Daher sind die Arbeitskosten zukünftig in "Werkstattlohn" und "vor Ort Lohn" aufzuteilen. Dies kann (und sollte) bereits in der Handwerkerrechnung geschehen, hilfsweise kann eine entsprechende Erklärung des Leistungserbringers im Besteuerungsverfahren auch nachgereicht werden. Anderenfalls müssen die berücksichtigungsfähigen Arbeitskosten (vom FG) geschätzt werden.

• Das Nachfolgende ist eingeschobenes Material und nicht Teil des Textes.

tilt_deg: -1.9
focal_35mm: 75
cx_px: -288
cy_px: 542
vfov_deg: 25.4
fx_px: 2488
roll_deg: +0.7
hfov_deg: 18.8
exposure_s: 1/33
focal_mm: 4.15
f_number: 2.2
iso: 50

Aber auch insoweit bedarf es der Mitwirkung der Steuerpflichtigen. Der BFH führt damit seinen räumlich funktionalen Haushaltsbegriff eng fort (siehe dazu auch , wonach die Erschließung einer öffentlichen Straße nicht im räumlich-funktionalen Zusammenhang zum Haushalt des Steuerpflichtigen steht sowie , BStBl II 2018, 641 betreffend die (Neu-)Verlegung einer öffentlichen Mischwasserleitung als Teil des öffentlichen Sammelnetzes).

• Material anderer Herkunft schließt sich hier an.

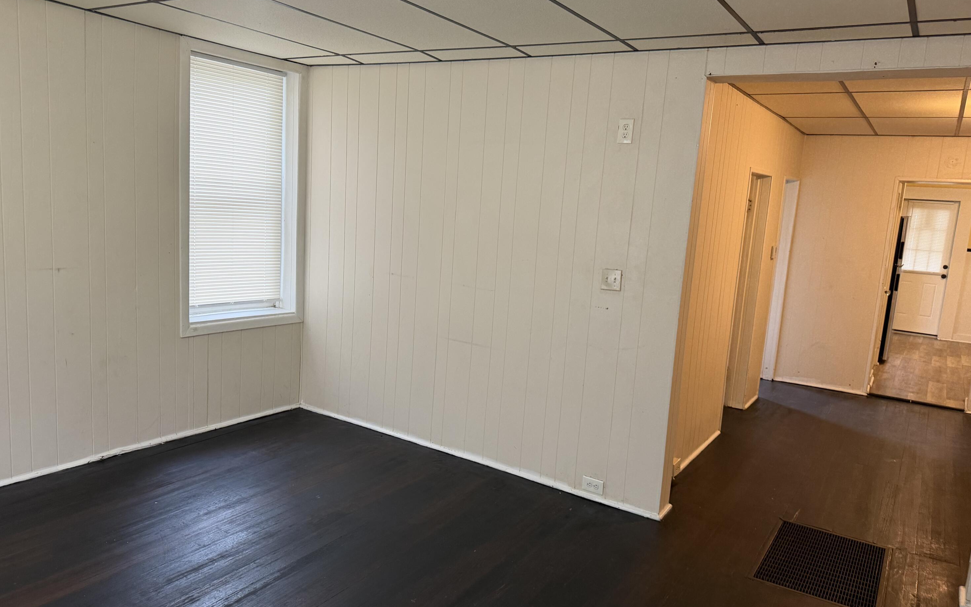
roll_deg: -3.4
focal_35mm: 26
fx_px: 688
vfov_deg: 47.6
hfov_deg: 70.4
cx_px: 491
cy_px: 315
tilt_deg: -9.4
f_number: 1.78
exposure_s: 1/60
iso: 250
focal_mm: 6.76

In Heusenstamm - einer Stadt mit ca. 19.000 Einwohnern - im südhessischen Landkreis Offenbach wird die Entscheidung zudem betreffend die Reinigung der Fahrbahn vermutlich auf Unverständnis stoßen. Denn dort endet die Reinigungspflicht der Bürger*innen nicht an der „Bordsteinkante“. Vielmehr sind hier die Bürgersteige von den Eigentümer*innen beziehungsweise Mieter*innen (Mietvertrag oder Hausordnung) - und damit wohl gewöhnlich von Mitgliedern des privaten Haushalts - einmal wöchentlich - in der Regel samstags - inklusive der Straßenrinnen und Einflussöffnungen (Sinkkästen) bis einschließlich zur Straßenmitte zu reinigen (www.heusenstamm.de). Ähnliches gilt in der Landeshauptstadt München, sofern die Steuerpflichtigen außerhalb des sogenannten Vollanschlussgebietes, das ungefähr die Fläche innerhalb des Mittleren Ringes sowie den Kernbereich von Pasing umfasst, wohnen. Dort müssen beispielsweise die Grundstückseigentümer*innen den Gehweg, die Parkbuchten, die Radwege und die Straße bis zur Mitte der Fahrbahn bei Bedarf kehren und bei Trockenheit besprengen, um eine übermäßige Staubentwicklung zu verhindern (www.muenchen.de).